Is John McCain running a Bob Dole-like Campaign?

Discussion in 'Politics' started by quietriotrader, Apr 8, 2008.

  1. You get 2 or 3 guys like this on all the message boards. If it's a trading website, the first thing you notice is few of them trade.


    Anyway, the parents are just the type to be very concerned about family legacy.

    No doubt in my mind they're horrified by the damage the little runt has done and wish he'd been stillborn.
     
    #71     May 8, 2008
  2. It's fascinating to imagine what Jeb may have done. Saw him again in the other night on the tube. He was articulate, composed, humble...

    We'll never know now 'cause big brother screwed the pooch.



     
    #72     May 8, 2008
  3. Jerry030

    Jerry030

    The nation is in a mess: the economy, oil prices, the war we lost in Iraq and the one we are starting to have probelms with in Afganastan. McCain is the status quo of Washington incarnate if not a slight morphing of Bush. Do you really think the country wants 4 more years like the last 8?
     
    #73     May 8, 2008
  4. Yannis

    Yannis

    I'm not sure which planet you live on friend, but things down here are not nearly as bad, not if you are not quoting democratic talk points: the economy is bottoming without a recession after a perfectly natural softening that followed 6 years of strong growth; the wars in Iraq and Afghanistan were unfortunate but we won them both, freed these two miserable countries, and are now helping the locals stay free and tie some loose ends; oil prices have nothing to do with our government but are a result of strong demand and speculation; and McCain is our best candidate, period. Sorry...:)
     
    #74     May 11, 2008
  5. Jerry030

    Jerry030

    Tell that to Bear Stearns and several million people having their homes repossessed. Oil?---- I thought Chaney figured out our energy policy in 2001? Guess he was as good at that as Donald Rumsfled was about Iraq or "Brownie" was with Katrina. We won Iraq?...tell the to this months crop of dead Amercan soldiers. I'm sure their next of kin woudl be pleased.

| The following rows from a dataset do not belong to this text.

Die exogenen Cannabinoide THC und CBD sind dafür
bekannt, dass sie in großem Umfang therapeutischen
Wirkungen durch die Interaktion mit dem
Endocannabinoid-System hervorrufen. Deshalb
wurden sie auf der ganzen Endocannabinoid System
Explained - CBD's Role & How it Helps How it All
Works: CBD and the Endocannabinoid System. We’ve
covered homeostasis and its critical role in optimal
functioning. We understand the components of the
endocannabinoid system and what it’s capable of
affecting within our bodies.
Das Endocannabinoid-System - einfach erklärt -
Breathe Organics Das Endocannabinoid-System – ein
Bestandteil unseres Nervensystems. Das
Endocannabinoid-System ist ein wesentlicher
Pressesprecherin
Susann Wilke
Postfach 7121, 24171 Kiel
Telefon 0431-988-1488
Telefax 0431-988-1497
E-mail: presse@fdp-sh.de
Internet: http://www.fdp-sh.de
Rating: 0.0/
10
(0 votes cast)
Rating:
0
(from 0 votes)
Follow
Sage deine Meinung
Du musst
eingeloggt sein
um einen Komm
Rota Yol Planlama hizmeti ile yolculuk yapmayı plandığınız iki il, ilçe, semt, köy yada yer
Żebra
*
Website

    The British got their butts kicked out of Irag in 1930, the Russians got chased out of Afganastan in 1989. I predict well get ours kicked out of both as well unless McCain can reinstated the draft and deploy about 500,000 troops.
     
    #75     May 12, 2008
  6. Yannis

    Yannis

    OK, maybe your heart is in the right place, but your argument isn't, not yet.

    Business cycles have their ups and downs (that's why they are called cycles) and their victims and victors as well. Many lenders made very bad decisions and lost money, which went into the pockets of their competitors and the economy is still afloat and seems to be recovering as we speak. I feel for borrowers who lost their homes, but we all should be careful not to get into bad deals out of greed: doesn't everybody know by now that variable rates with sharp growth clauses will eat you alive and you should stay away from them? I have borrowed money or refinanced my mortgage half a dozen times over the past 25 years and always got a fixed rate... that's no rocket science. What economic development is more predictable that the fact that interest rates rise and then fall and then rise? We should all be careful and not overborrow... that's not the Government's fault!

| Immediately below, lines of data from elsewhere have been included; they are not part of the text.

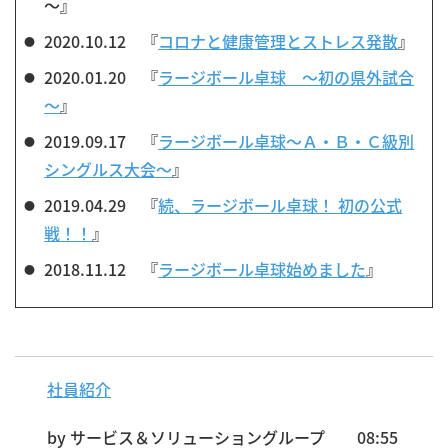
～』
2020.10.12 『
コロナと健康管理とストレス発散
』
2020.01.20 『
ラージボール卓球 ～初の県外試合
～
』
2019.09.17 『
ラージボール卓球～Ａ・Ｂ・Ｃ級別
シングルス大会～
』
2019.04.29 『
続、ラージボール卓球！ 初の公式
戦！！
』
2018.11.12 『
ラージボール卓球始めました
』
社員紹介
by
サービス＆ソリューショングループ
08:55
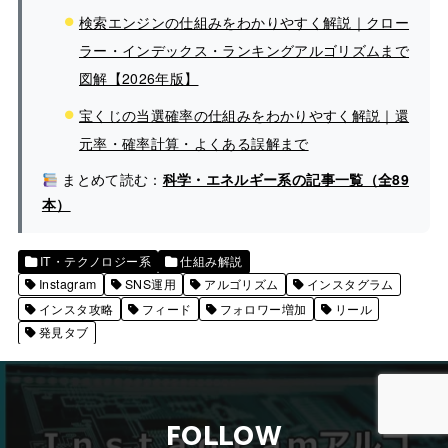
検索エンジンの仕組みをわかりやすく解説｜クロー
ラー・インデックス・ランキングアルゴリズムまで
図解【2026年版】
宝くじの当選確率の仕組みをわかりやすく解説｜還
元率・確率計算・よくある誤解まで
まとめて読む：
科学・エネルギー系の記事一覧（全89
本）
IT・テクノロジー系
仕組み解説
Instagram
SNS運用
アルゴリズム
インスタグラム
インスタ攻略
フィード
フォロワー増加
リール
発見タブ
FOLLOW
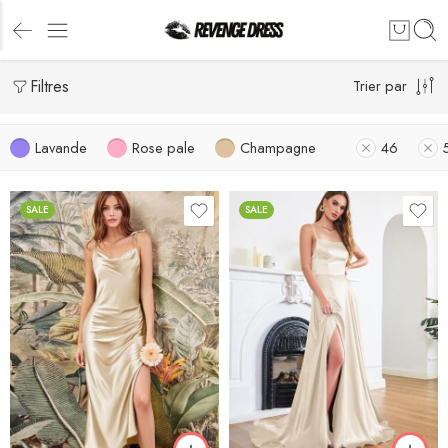
Filtres
Trier par
Lavande
Rose pale
Champagne
46
SALE
SALE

    We won in Iraq because Saddam is not there any more and the Iraqis are finally free to vote and start fixing their country, that's all. After our own revolution in 1776, America was in a shambles for a while, but then democracy and freedom kicked in and fixed everything in a few years. It takes some time for things to start working right. It happened elsewhere and so I'm sure it'll work out in Iraq and Afghanistan as well, if the democratic nations around the globe lend them a hand. I'm sorry for our casualties and theirs, but a free and stable Middle East is a vital interest not only of those nations but of this country as well, and so our soldiers' sacrifice will not be forgotten - their families know that.
     
    #76     May 12, 2008
  7. Jerry030

    Jerry030

    EHave you heard about a small Asian country called Viet Nam?

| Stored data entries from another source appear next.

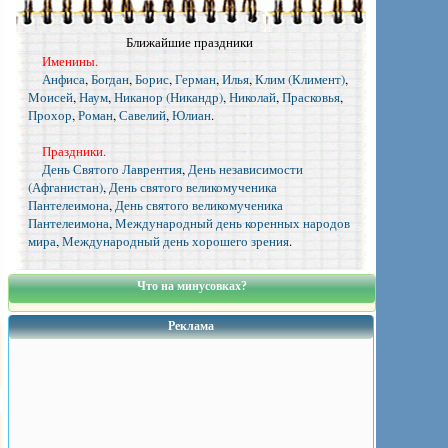
Ближайшие праздники
Именины.
Анфиса
,
Богдан
,
Борис
,
Герман
,
Илья
,
Клим (Климент)
,
Моисей
,
Наум
,
Никанор (Никандр)
,
Николай
,
Прасковья
,
Прохор
,
Роман
,
Савелий
,
Юлиан
.
Праздники.
День Святого Лаврентия
,
День независимости
(Афганистан)
,
День святого великомученика
Пантелеимона
,
День святого великомученика
Пантелеимона
,
Международный день коренных народов
мира
,
Международный день хорошего зрения
.
Что на минусовках?
Реклама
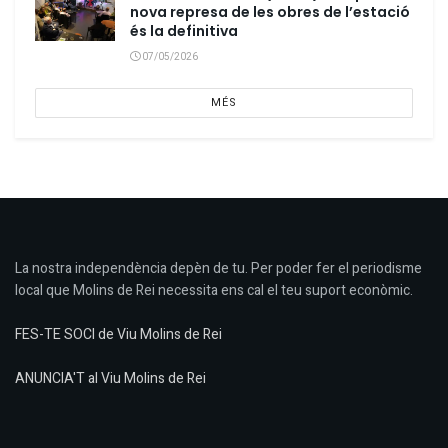
nova represa de les obres de l’estació
és la definitiva
07/05/2026
MÉS
La nostra independència depèn de tu. Per poder fer el periodisme
local que Molins de Rei necessita ens cal el teu suport econòmic.
FES-TE SOCI de Viu Molins de Rei
ANUNCIA'T al Viu Molins de Rei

    Your perspective and logic is straight out of 1966. It took us 20 years to figure out that nationalism trumps a foreign occupying power, even one that offers freedom, democracy and the American way.

    We could have saved a ton of money and just let nature take its course. As it turns out they are making our Nike sneakers for 30 cents an hours instead of invading Australia so we won in the end.
     
    #77     May 12, 2008
  8. Yannis

    Yannis

    Excellent example: that war was started by the Democrats and the Democratic Congress cut off funding in the 70s, pulling us out of that country suddenly, causing the slaughter of 7 million South Vietnamese (practically everybody who could read and write) by the VietCong. What a terrible disaster!

    I really hope and pray we don't allow it to replay in Iraq and Afghanistan. As much as I was against this war at the beginning, I believe that we need to finish the job as soon as possible and exit gradually after the locals become able to stay free and take care of themselves.
     
    #78     May 12, 2008
  9. sho-tim

    sho-tim

    till mccain start callin his sef in third person all da tyme, it don't be no boob dole "pain, man.
     
    #79     May 12, 2008
  10. Jerry030

    Jerry030

    Try reading a history book.

    Eisenhower got us involved in 1954 after the French got their butts kicked out. We lost under the great Republican leaders Nixon and Ford. The American people were smart enough to understand a stupid pointless war and rioted in the streets to force the idiot politicians to end it once enough of them had died for nothing at all.